_Task instructions:_ Shown below are entries with pictures; the line with "middle mcp: (434, 429)" through the line with "ring dip: (270, 201)" is the span to retype exactly, and the pictures stay out.

Human keypoint data
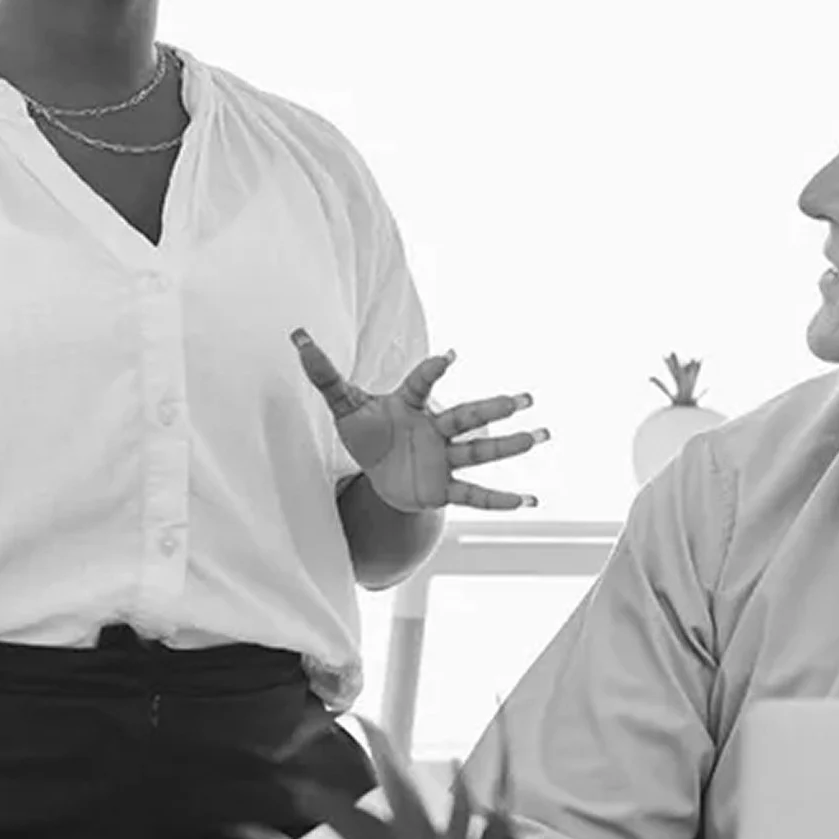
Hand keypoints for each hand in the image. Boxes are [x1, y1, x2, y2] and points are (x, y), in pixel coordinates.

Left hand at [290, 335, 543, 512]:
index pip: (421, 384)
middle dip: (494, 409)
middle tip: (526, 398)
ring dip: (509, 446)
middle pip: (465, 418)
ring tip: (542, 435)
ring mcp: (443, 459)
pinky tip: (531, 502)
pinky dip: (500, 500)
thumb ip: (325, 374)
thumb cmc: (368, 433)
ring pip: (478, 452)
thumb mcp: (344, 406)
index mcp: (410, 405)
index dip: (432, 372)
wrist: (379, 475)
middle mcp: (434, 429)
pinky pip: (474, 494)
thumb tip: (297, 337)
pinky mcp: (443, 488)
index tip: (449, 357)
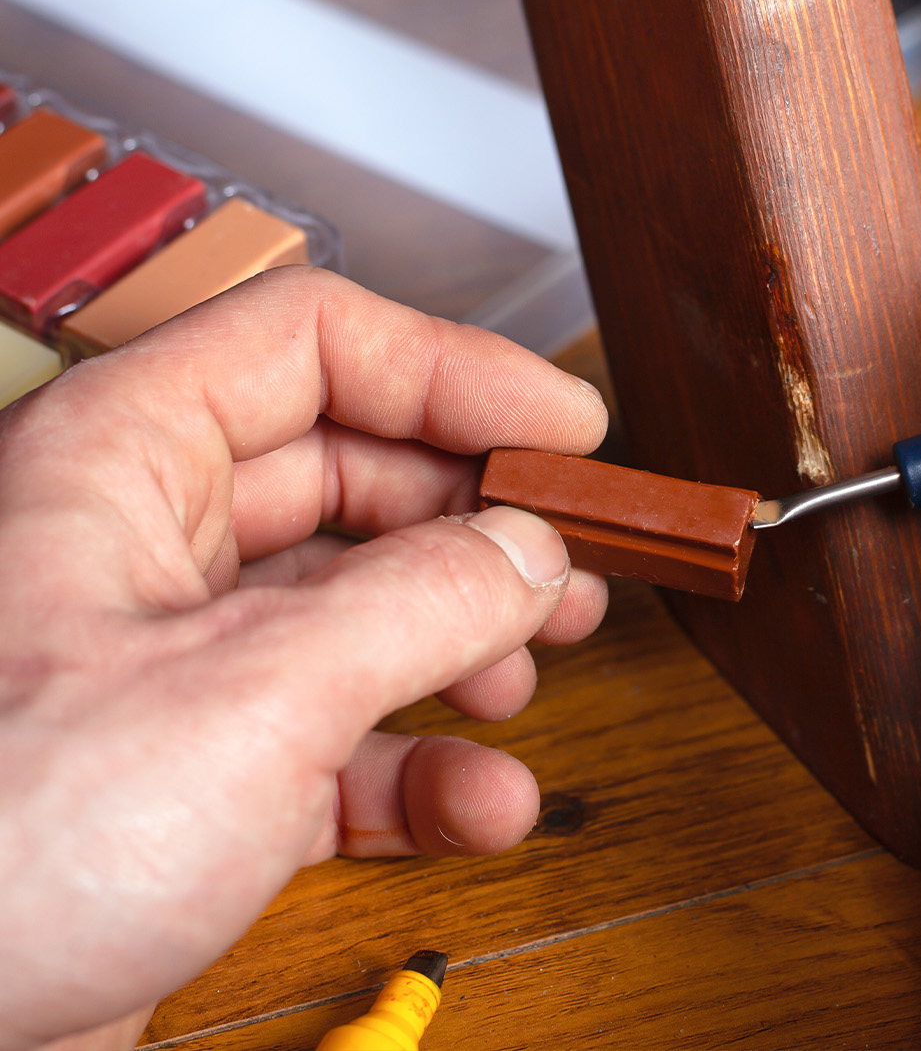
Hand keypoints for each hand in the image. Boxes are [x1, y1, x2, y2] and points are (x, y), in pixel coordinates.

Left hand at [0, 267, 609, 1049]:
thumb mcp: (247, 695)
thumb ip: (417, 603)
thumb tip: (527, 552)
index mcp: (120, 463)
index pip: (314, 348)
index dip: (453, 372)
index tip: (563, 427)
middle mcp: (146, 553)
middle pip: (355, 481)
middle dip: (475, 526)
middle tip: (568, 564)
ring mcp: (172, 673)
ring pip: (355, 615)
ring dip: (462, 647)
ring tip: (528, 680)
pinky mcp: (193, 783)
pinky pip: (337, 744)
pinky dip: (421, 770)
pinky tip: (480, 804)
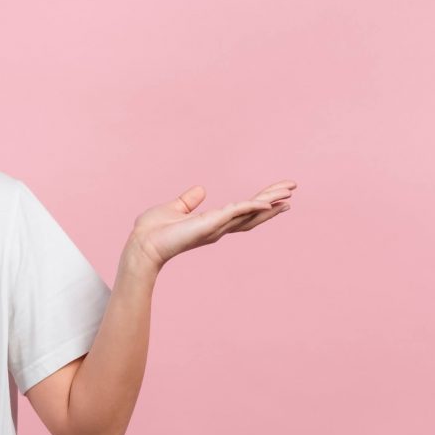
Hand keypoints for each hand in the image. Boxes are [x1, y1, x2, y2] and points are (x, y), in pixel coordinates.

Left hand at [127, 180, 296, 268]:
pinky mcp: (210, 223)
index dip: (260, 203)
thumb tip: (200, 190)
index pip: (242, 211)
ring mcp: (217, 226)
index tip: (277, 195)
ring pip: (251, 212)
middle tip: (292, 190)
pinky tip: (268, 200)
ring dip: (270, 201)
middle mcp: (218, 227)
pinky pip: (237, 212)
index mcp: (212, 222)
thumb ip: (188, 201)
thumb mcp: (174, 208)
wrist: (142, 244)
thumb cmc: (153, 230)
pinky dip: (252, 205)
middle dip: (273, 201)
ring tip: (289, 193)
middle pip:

_Written response:_
middle mcp: (434, 429)
pinky pip: (474, 494)
thumb tip: (297, 337)
pinky mcp: (443, 488)
index tip: (449, 357)
Hand keypoints for each hand in the image. Boxes are [x1, y1, x2, y2] and points are (x, y), in pixel coordinates.

Left hand at [0, 267, 609, 1049]:
thumb mcp: (247, 695)
thumb ip: (417, 603)
thumb tip: (527, 552)
index mcp: (120, 463)
index pip: (314, 348)
index dip: (453, 372)
index tip: (563, 427)
middle mcp: (146, 553)
middle pip: (355, 481)
middle dip: (475, 526)
middle tip: (568, 564)
ring mcp: (172, 673)
ring pip: (355, 615)
ring dip: (462, 647)
ring tip: (528, 680)
pinky mcp: (193, 783)
pinky pip: (337, 744)
pinky dip: (421, 770)
pinky tip: (480, 804)
Hand keypoints for each hand in the image. Boxes are [x1, y1, x2, y2] and points are (x, y), in pixel coordinates.

Left hand at [127, 180, 296, 268]:
pinky mcp: (210, 223)
index dip: (260, 203)
thumb tip: (200, 190)
index pip: (242, 211)
ring mcp: (217, 226)
index tip: (277, 195)
ring pip: (251, 212)
middle tip: (292, 190)
pinky tip: (268, 200)
ring dip: (270, 201)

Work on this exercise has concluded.